For November’s new fiction, I’ve gathered together some of the most highly-anticipated tales set in history. This list has something for everybody: family drama, an international detective case, war and peace, and high court shenanigans. All in the service of a great month to read.
What’s that? You’re refraining from reading novels this month because you’ll be writing a novel instead? Go, you! Here’s your library’s guide to NaNoWriMo.

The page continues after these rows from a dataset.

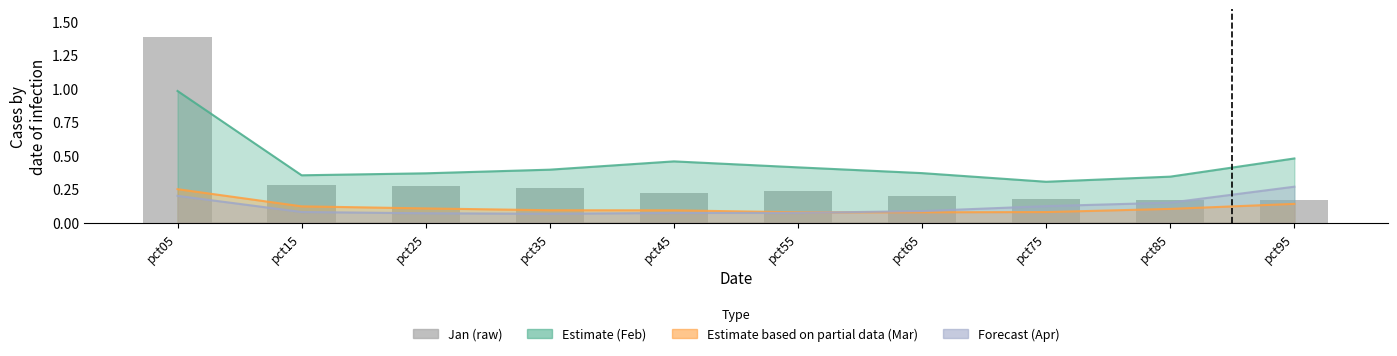

What is the difference between the second highest and minimum values?

0.1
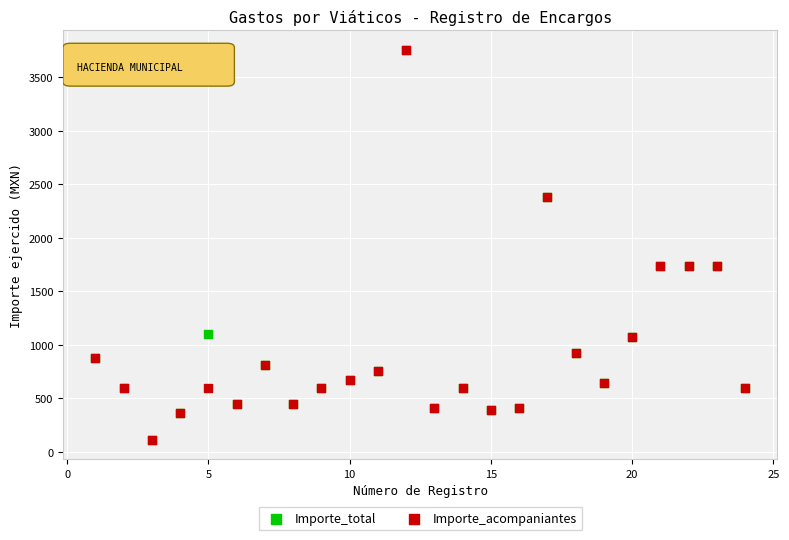

What are all the series names shown in the legend?

Importe_total, Importe_acompaniantes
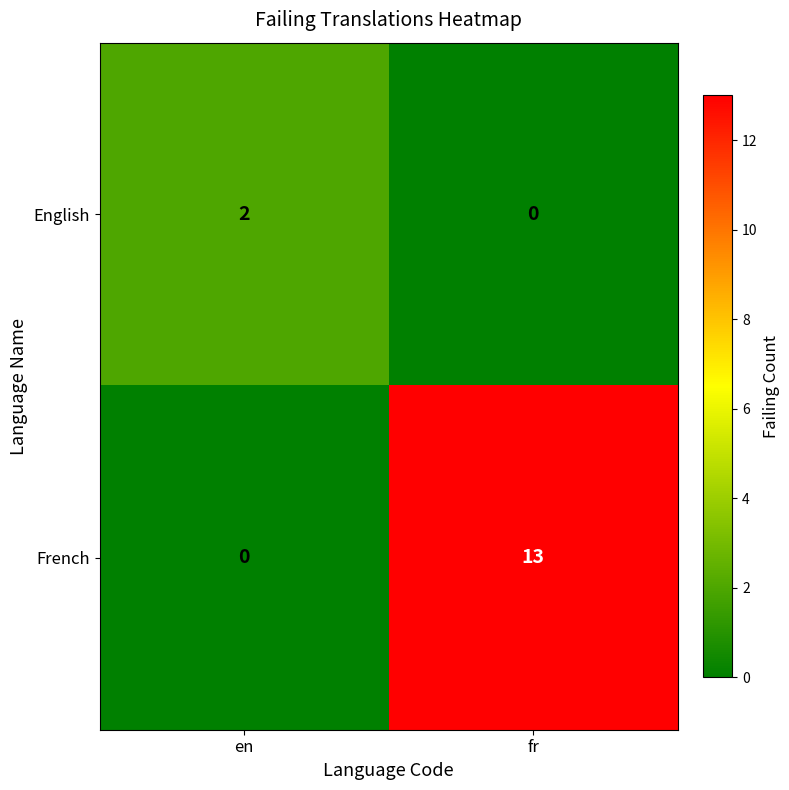

The value of English at fr is 1. True or false?

False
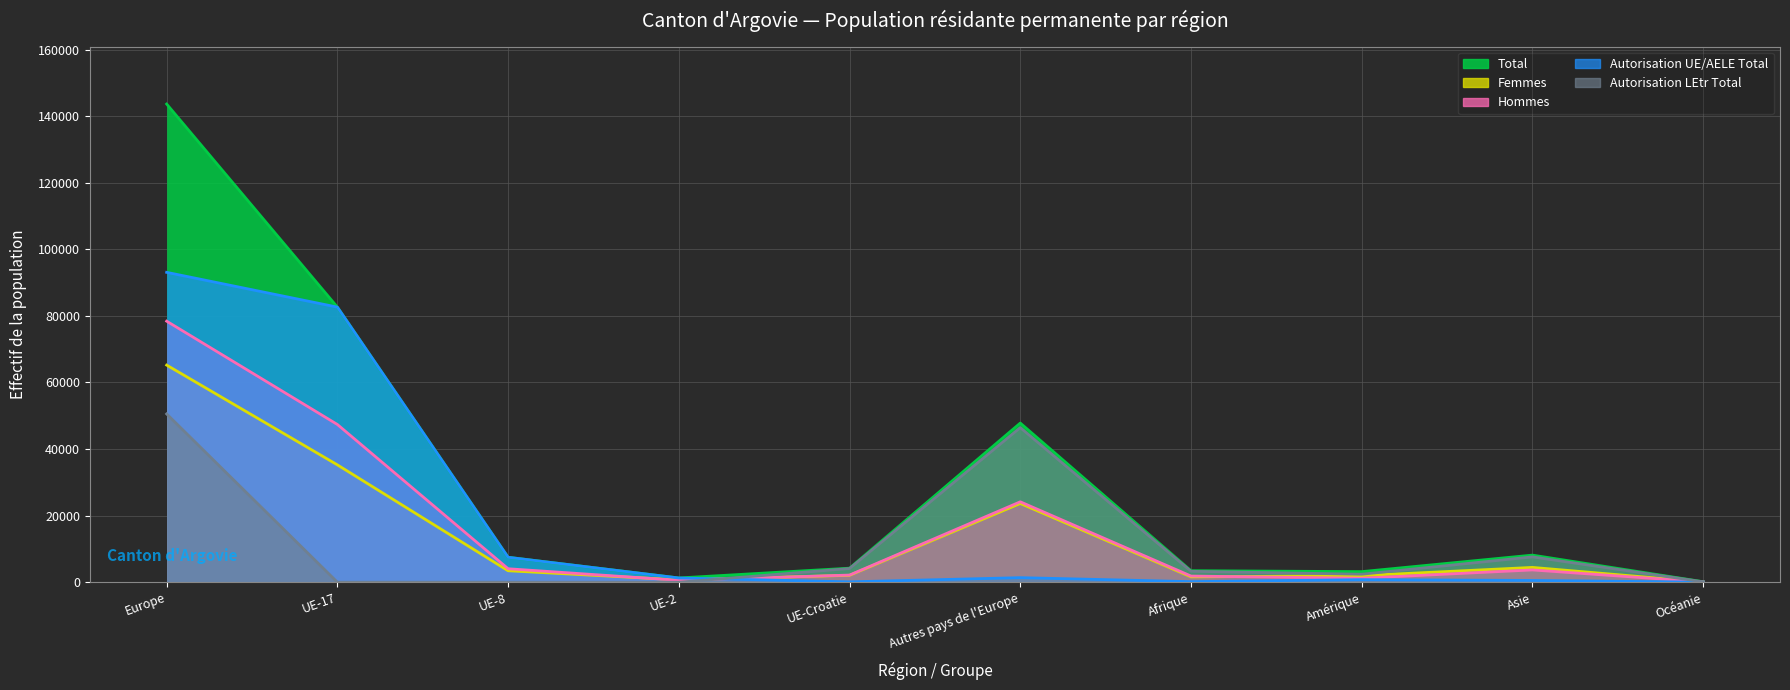

At which label does Total first exceed 7498?

Europe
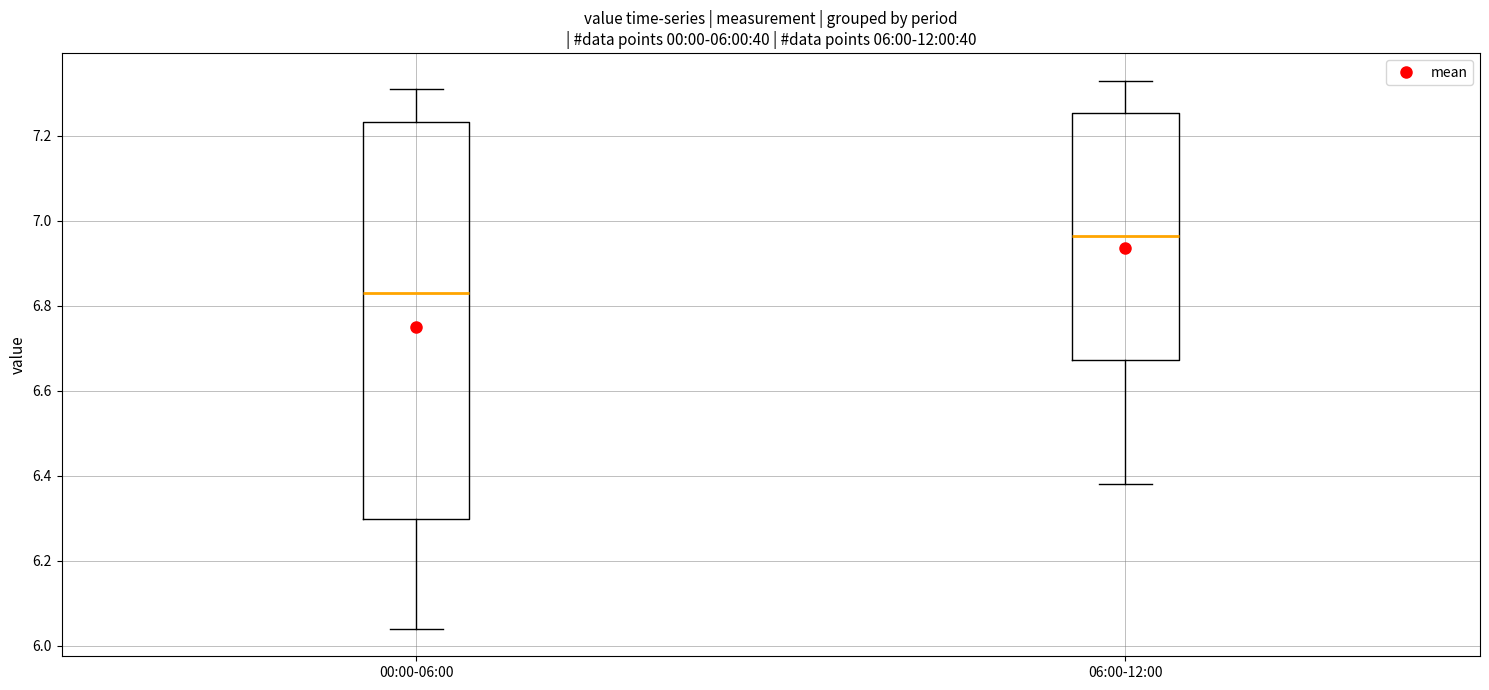

Reading left to right, transcribe this box plot: for each box, give where its median line is, the range the box spans, and where its two whiskers end, as read against the y-axis. The values are not printed on the chart, so give them approximately, as read against the axis.

00:00-06:00: median 6.84, box 6.30 to 7.24, whiskers 6.04 to 7.32
06:00-12:00: median 6.96, box 6.68 to 7.26, whiskers 6.38 to 7.34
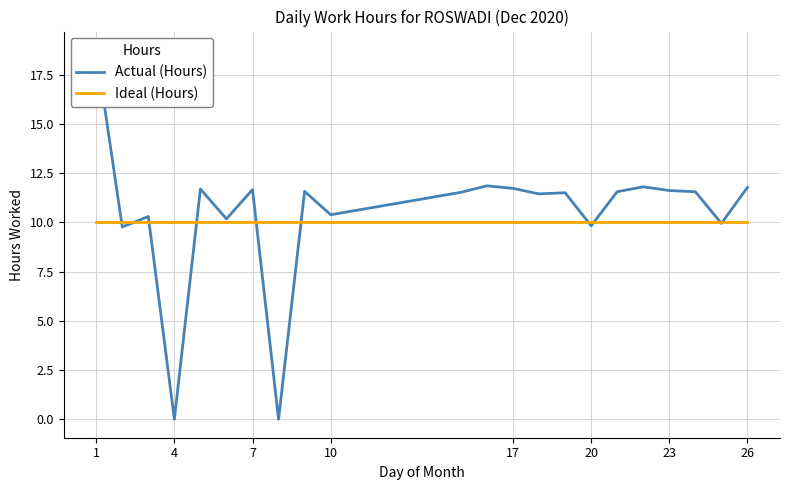

True or false: Actual (Hours) has more than 1 interior local peaks.

True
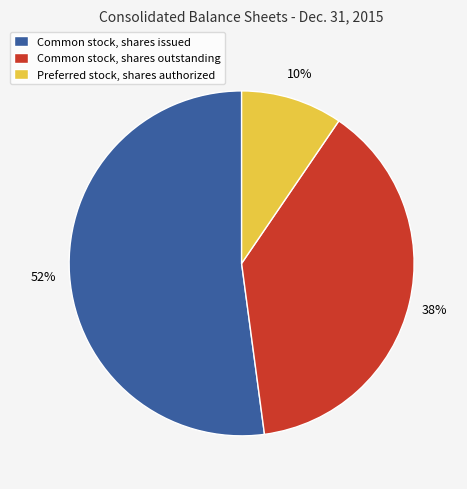

Does Common stock, shares issued account for over 50% of the chart?

Yes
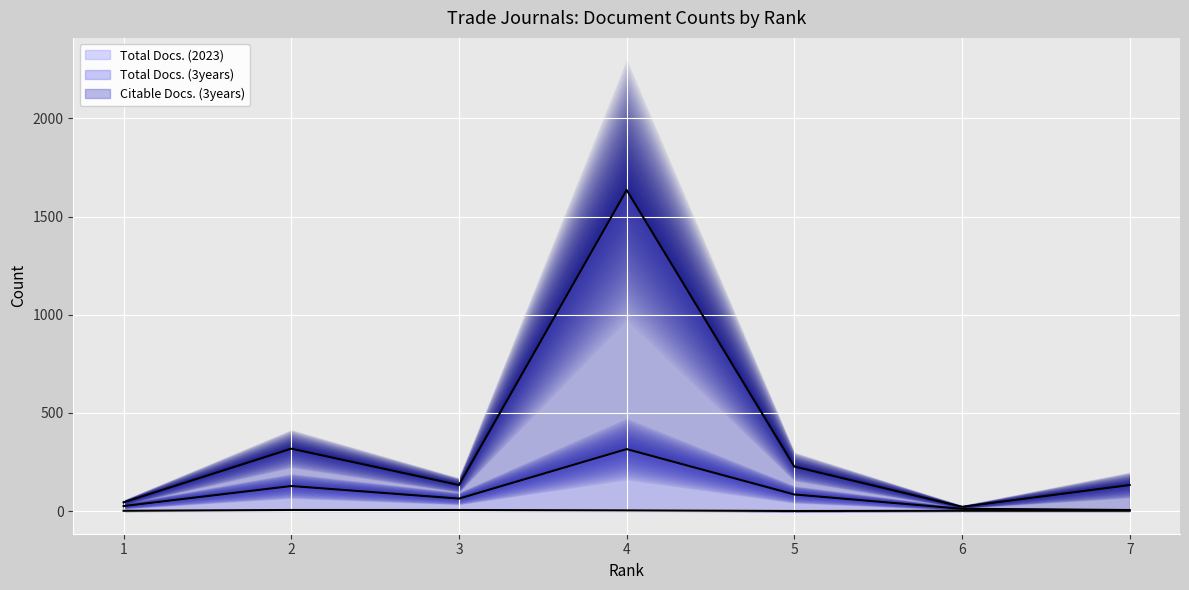

What is the spread (max minus min) of values at 2?

312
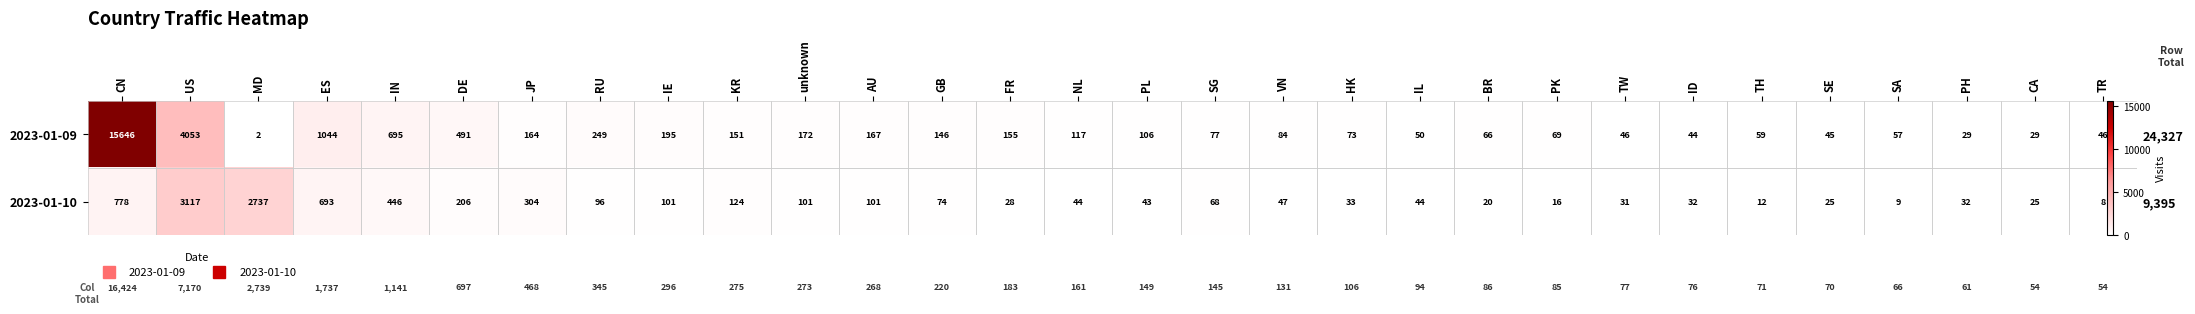

List the series in order of their peak value, highest first.

2023-01-09, 2023-01-10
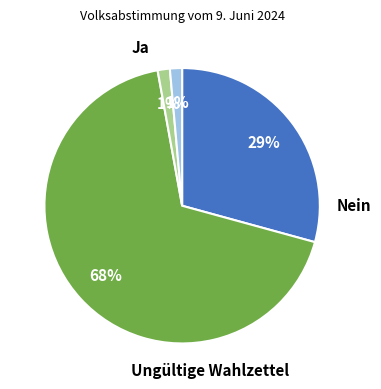

To the nearest percent, what percentage of the pie is Nein?

68%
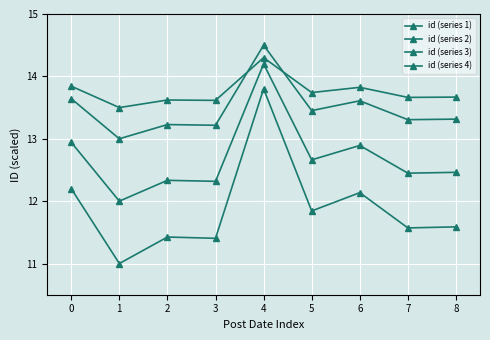

Which series changed the most between 2 and 8?

id (series 3)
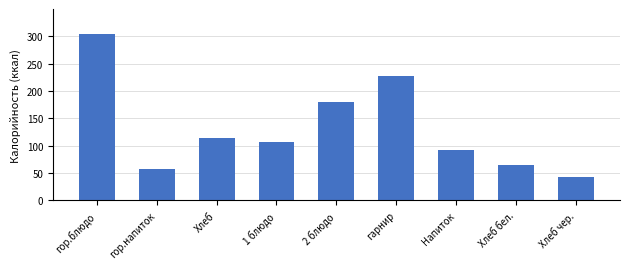

How many values are below 106?

4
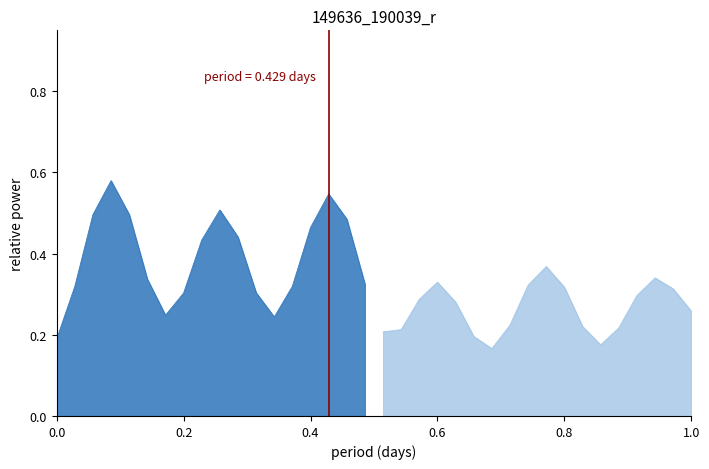

Is it true that the value at 0.0 is 0?

False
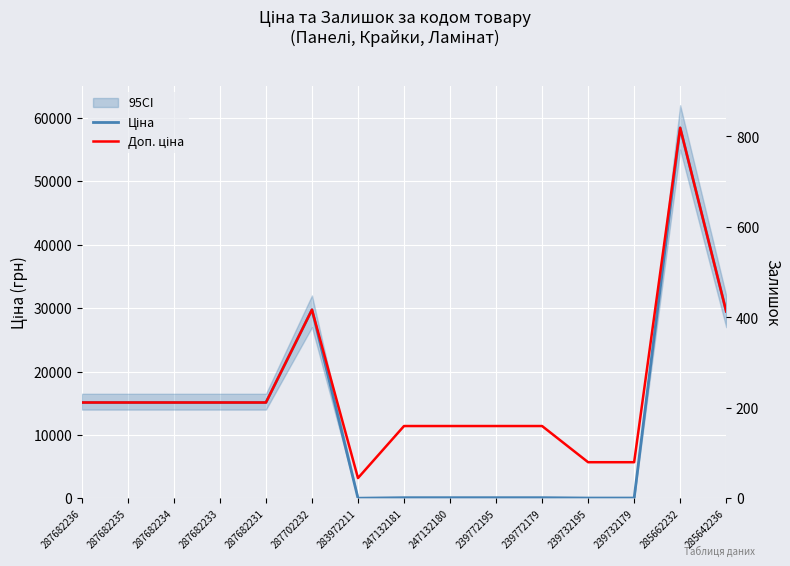

At which label does Ціна first exceed 15120?

287702232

1. This House is Mine by Dorte Hansen
Alternating between the present and 1945, this story weaves the lives of two strong, independent, sometimes eccentric women who do, indeed, become a family. Anne is a carpenter by trade and a single mother with a young son, and her Aunt Vera, an unmarried dentist, lives in the dilapidated old homestead. As the renovations on the house progress, so does their relationship. – Library Journal
2. Desolation Flats by Andrew Hunt
Bennett’s debut novel, set in the U.S. Marine Corps base city of Oceanside, examines the consequences of secret decisions as they play out in the lives of three young people, decade by decade. The story is narrated in part by the eponymous mothers, a chorus of elder church women who demonstrate no compunction in judging and discussing the choices made by their fellow parishioners of the Upper Room Chapel. – Booklist Reviews
3. The Gun Room by Georgina Harding
A young English photographer’s life is forever altered by bearing witness, particularly to the aftermath of a U.S. raid on a village during the Vietnam War. There, he captures an image of an American soldier that becomes a powerful war photograph, intentionally symbolizing the agony of war and unintentionally exposing how photojournalism is also wounding. – Booklist Reviews
4. The Spy by Paulo Coelho
The fictional memoir of a woman who paid the ultimate price for daring to defy convention in a time and a place where a war was raging, and justice was consequently distorted. Coelho uses Mata Hari’s story to illustrate how an individual’s fate can be caught up in the effort by the powers-that-be to distract the public from the horrific realities of their circumstances. – Booklist Reviews
5. Victoria by Daisy Goodwin
With a PBS Masterpiece series about Victoria slated to begin in January 2017, this is going to be a book in high demand. Barely 18 when she becomes queen after her uncle’s death in 1837, Victoria had received little preparation to serve as monarch. Several prominent men would be happy for a regency to supplant her rule. Insisting on her authority, Victoria finds an ally and mentor in Prime Minister Lord Melbourne, a man old enough to be her father.